Task details: Rewrite the records from the first line through the line containing "curve at (808, 1650): none -> present", inclusive, switching "dashed" to "dotted" and leaving everything else unchanged.

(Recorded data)
___
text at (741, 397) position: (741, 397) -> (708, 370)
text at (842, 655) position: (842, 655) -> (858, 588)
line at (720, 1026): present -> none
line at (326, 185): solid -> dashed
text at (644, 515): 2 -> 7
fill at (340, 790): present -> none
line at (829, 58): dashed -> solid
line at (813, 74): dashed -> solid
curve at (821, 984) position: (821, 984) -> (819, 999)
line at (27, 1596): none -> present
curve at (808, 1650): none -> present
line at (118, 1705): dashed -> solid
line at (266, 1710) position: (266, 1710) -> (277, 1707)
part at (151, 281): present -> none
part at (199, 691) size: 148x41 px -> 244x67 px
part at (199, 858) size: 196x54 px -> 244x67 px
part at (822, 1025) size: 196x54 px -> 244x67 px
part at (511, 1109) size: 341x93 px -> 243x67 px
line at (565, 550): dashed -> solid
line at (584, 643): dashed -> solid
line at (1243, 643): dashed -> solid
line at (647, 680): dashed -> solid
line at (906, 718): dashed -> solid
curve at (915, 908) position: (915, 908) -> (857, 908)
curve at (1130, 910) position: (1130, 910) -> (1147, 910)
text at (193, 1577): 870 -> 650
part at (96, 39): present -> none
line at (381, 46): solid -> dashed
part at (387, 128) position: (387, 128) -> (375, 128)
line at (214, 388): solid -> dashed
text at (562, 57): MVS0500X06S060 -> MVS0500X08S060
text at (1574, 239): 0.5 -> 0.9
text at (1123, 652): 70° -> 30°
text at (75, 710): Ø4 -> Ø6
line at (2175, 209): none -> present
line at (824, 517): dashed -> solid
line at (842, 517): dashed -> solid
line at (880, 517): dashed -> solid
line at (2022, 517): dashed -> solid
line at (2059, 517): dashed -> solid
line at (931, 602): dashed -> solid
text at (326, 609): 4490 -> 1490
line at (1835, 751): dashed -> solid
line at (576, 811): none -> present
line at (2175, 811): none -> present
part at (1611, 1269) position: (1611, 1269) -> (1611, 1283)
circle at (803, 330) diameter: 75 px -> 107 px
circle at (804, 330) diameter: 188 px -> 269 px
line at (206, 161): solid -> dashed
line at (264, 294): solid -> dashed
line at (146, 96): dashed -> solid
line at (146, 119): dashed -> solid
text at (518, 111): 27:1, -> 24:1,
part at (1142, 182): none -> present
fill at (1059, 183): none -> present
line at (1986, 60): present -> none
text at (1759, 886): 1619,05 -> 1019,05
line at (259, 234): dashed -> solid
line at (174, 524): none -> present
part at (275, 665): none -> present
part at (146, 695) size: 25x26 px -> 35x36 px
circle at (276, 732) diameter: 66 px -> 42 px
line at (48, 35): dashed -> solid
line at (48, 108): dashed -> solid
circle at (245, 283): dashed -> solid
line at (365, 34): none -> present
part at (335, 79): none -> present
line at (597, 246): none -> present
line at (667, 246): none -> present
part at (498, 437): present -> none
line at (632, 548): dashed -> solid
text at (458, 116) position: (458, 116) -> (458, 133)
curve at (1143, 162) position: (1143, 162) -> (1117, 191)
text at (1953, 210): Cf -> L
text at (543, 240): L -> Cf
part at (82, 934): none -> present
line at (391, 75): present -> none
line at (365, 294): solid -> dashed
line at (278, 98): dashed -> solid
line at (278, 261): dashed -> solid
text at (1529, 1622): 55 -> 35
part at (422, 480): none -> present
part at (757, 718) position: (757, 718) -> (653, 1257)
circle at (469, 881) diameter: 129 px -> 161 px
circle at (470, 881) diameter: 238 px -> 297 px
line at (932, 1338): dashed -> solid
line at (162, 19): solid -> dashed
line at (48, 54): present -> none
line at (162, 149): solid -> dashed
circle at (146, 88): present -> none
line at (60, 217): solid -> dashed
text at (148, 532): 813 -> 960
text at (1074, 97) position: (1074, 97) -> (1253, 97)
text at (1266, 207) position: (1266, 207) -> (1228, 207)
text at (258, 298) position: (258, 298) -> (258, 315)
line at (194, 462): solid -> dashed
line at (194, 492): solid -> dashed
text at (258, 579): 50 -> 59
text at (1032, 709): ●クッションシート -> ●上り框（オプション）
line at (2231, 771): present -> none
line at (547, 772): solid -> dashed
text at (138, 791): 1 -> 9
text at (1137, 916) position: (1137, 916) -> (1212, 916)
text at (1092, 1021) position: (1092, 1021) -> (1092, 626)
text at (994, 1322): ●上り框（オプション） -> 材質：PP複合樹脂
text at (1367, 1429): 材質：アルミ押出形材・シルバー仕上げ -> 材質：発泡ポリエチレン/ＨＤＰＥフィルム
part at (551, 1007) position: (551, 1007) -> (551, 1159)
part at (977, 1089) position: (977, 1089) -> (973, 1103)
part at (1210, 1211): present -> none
___
Response to this task:
text at (741, 397) position: (741, 397) -> (708, 370)
text at (842, 655) position: (842, 655) -> (858, 588)
line at (720, 1026): present -> none
line at (326, 185): solid -> dotted
text at (644, 515): 2 -> 7
fill at (340, 790): present -> none
line at (829, 58): dotted -> solid
line at (813, 74): dotted -> solid
curve at (821, 984) position: (821, 984) -> (819, 999)
line at (27, 1596): none -> present
curve at (808, 1650): none -> present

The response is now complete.